- _ABOUT THIS TASK_: Search the entries below for "plot.predcoca 21". Give that line and all the lines after it again, exactly, through the last, without pictures.

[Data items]
###

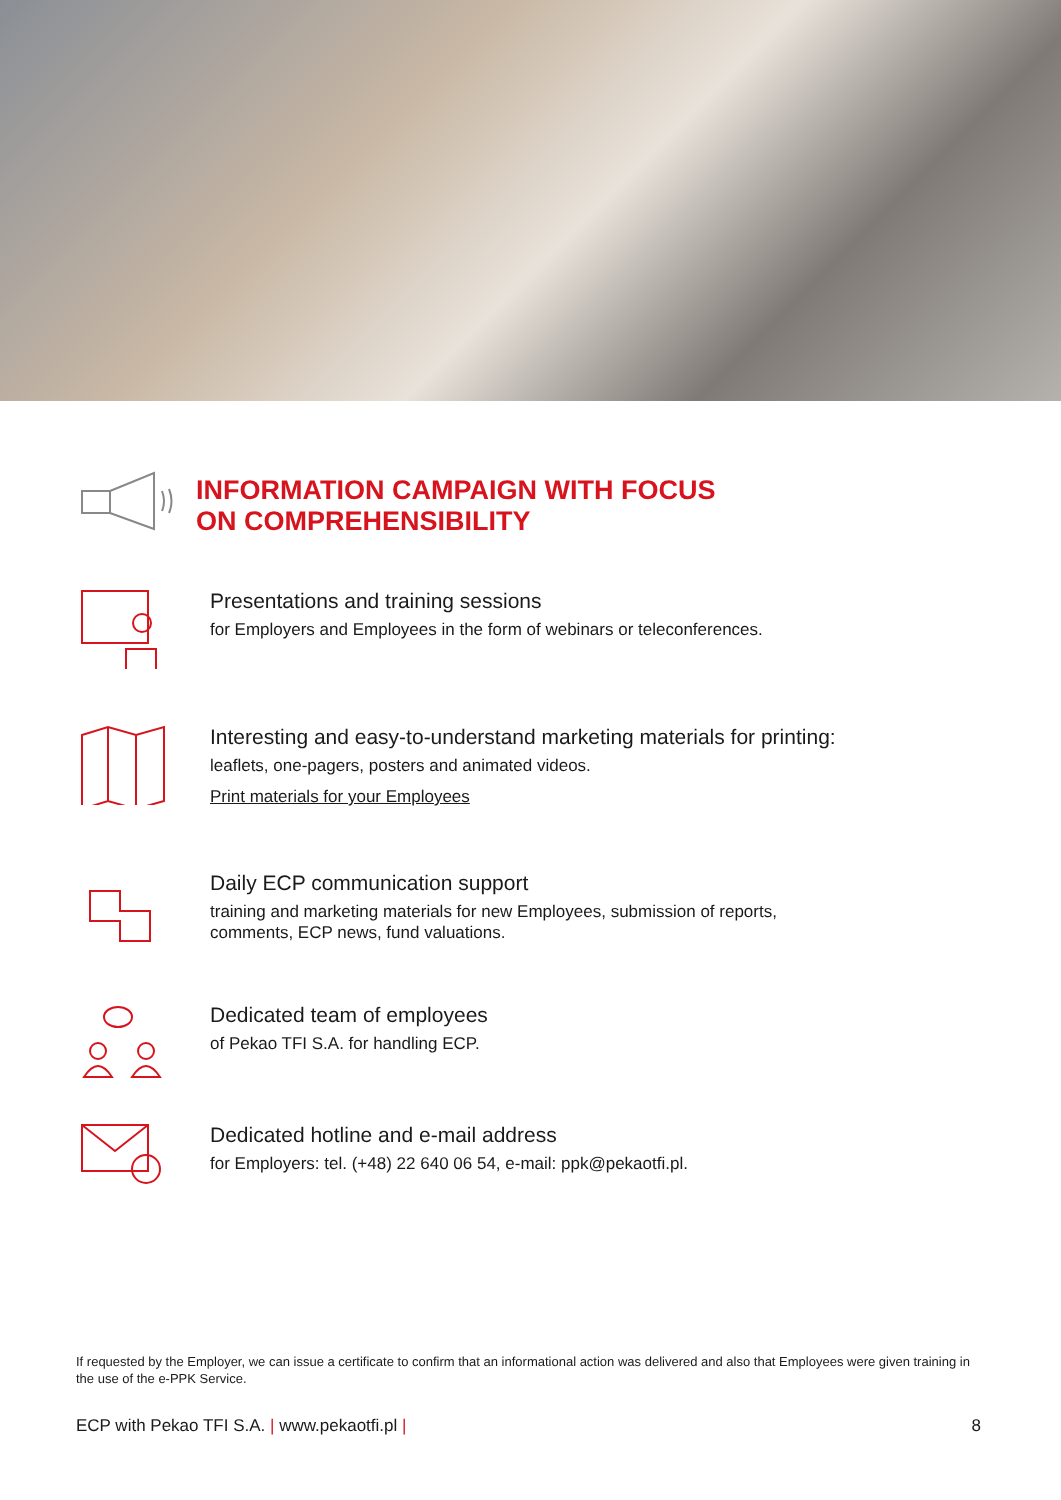INFORMATION CAMPAIGN WITH FOCUS
ON COMPREHENSIBILITY
Presentations and training sessions
for Employers and Employees in the form of webinars or teleconferences.
Interesting and easy-to-understand marketing materials for printing:
leaflets, one-pagers, posters and animated videos.
Print materials for your Employees
Daily ECP communication support
training and marketing materials for new Employees, submission of reports,
comments, ECP news, fund valuations.
Dedicated team of employees
of Pekao TFI S.A. for handling ECP.
Dedicated hotline and e-mail address
for Employers: tel. (+48) 22 640 06 54, e-mail: ppk@pekaotfi.pl.
If requested by the Employer, we can issue a certificate to confirm that an informational action was delivered and also that Employees were given training in the use of the e-PPK Service.
ECP with Pekao TFI S.A. | www.pekaotfi.pl | 8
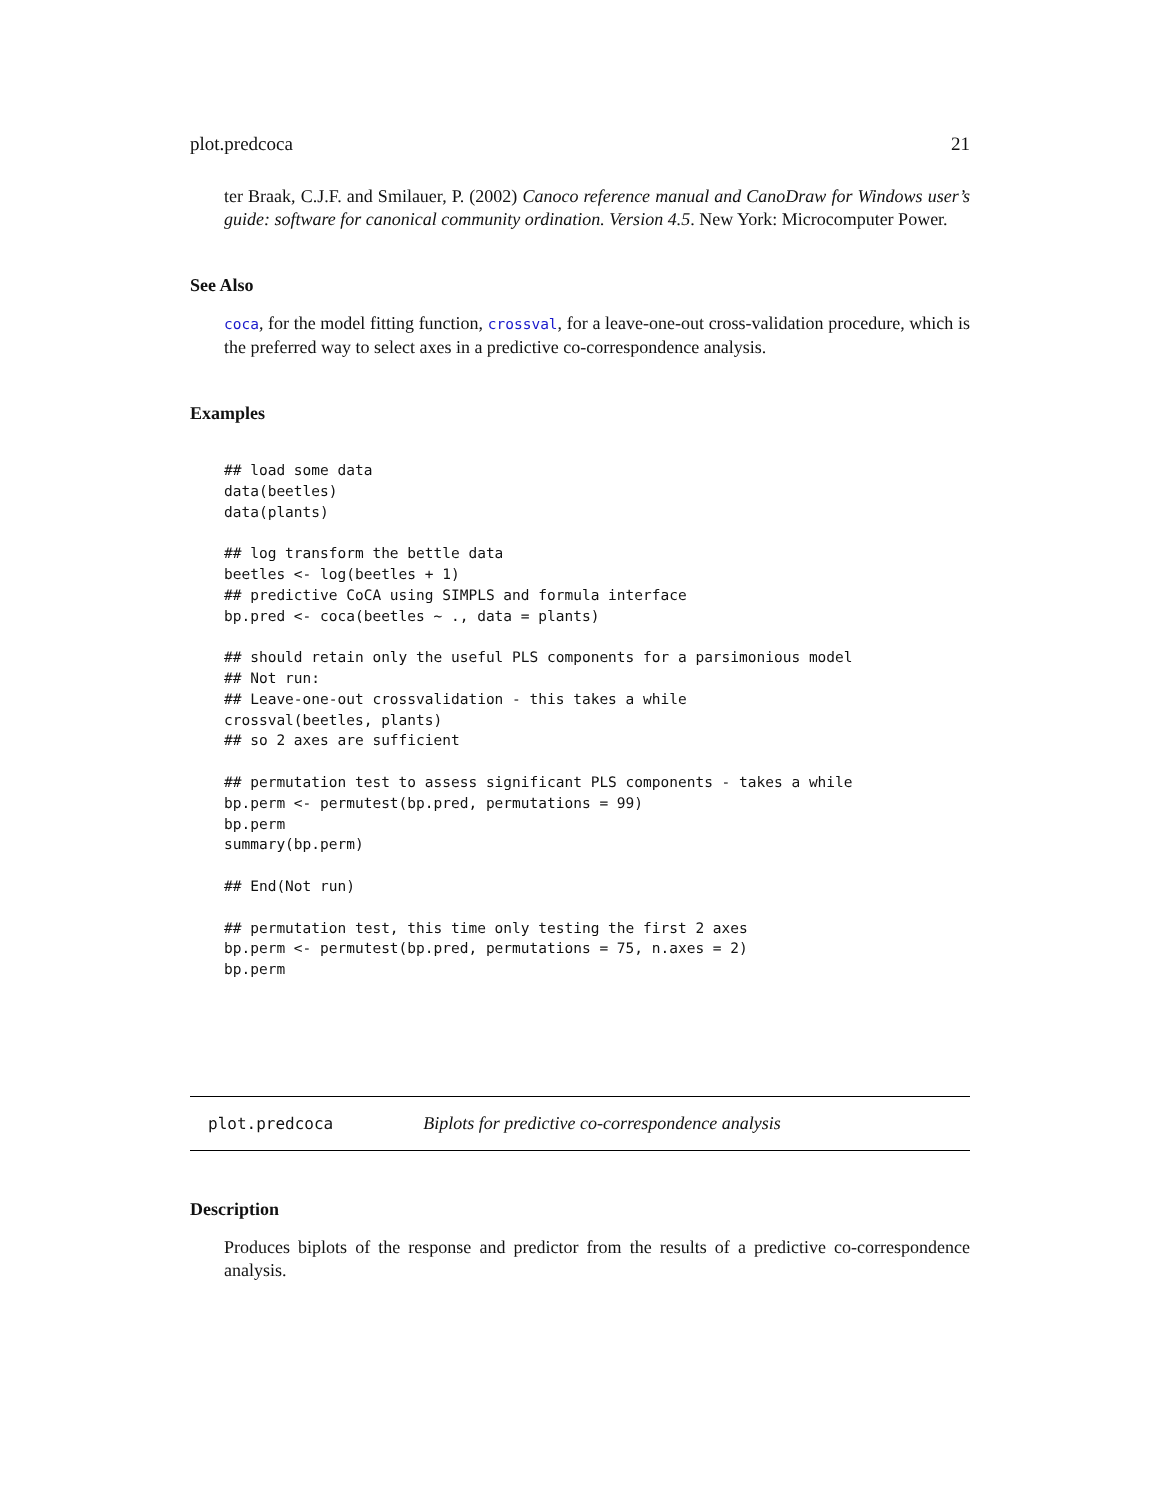plot.predcoca 21
ter Braak, C.J.F. and Smilauer, P. (2002) Canoco reference manual and CanoDraw for Windows user’s guide: software for canonical community ordination. Version 4.5. New York: Microcomputer Power.
See Also
coca, for the model fitting function, crossval, for a leave-one-out cross-validation procedure, which is the preferred way to select axes in a predictive co-correspondence analysis.
Examples
## load some data
data(beetles)
data(plants)

## log transform the bettle data
beetles <- log(beetles + 1)
## predictive CoCA using SIMPLS and formula interface
bp.pred <- coca(beetles ~ ., data = plants)

## should retain only the useful PLS components for a parsimonious model
## Not run:
## Leave-one-out crossvalidation - this takes a while
crossval(beetles, plants)
## so 2 axes are sufficient

## permutation test to assess significant PLS components - takes a while
bp.perm <- permutest(bp.pred, permutations = 99)
bp.perm
summary(bp.perm)

## End(Not run)

## permutation test, this time only testing the first 2 axes
bp.perm <- permutest(bp.pred, permutations = 75, n.axes = 2)
bp.perm
plot.predcoca Biplots for predictive co-correspondence analysis
Description
Produces biplots of the response and predictor from the results of a predictive co-correspondence analysis.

###

- _WRITTEN RESPONSE_:
plot.predcoca 21
ter Braak, C.J.F. and Smilauer, P. (2002) Canoco reference manual and CanoDraw for Windows user’s guide: software for canonical community ordination. Version 4.5. New York: Microcomputer Power.
See Also
coca, for the model fitting function, crossval, for a leave-one-out cross-validation procedure, which is the preferred way to select axes in a predictive co-correspondence analysis.
Examples
## load some data
data(beetles)
data(plants)

## log transform the bettle data
beetles <- log(beetles + 1)
## predictive CoCA using SIMPLS and formula interface
bp.pred <- coca(beetles ~ ., data = plants)

## should retain only the useful PLS components for a parsimonious model
## Not run:
## Leave-one-out crossvalidation - this takes a while
crossval(beetles, plants)
## so 2 axes are sufficient

## permutation test to assess significant PLS components - takes a while
bp.perm <- permutest(bp.pred, permutations = 99)
bp.perm
summary(bp.perm)

## End(Not run)

## permutation test, this time only testing the first 2 axes
bp.perm <- permutest(bp.pred, permutations = 75, n.axes = 2)
bp.perm
plot.predcoca Biplots for predictive co-correspondence analysis
Description
Produces biplots of the response and predictor from the results of a predictive co-correspondence analysis.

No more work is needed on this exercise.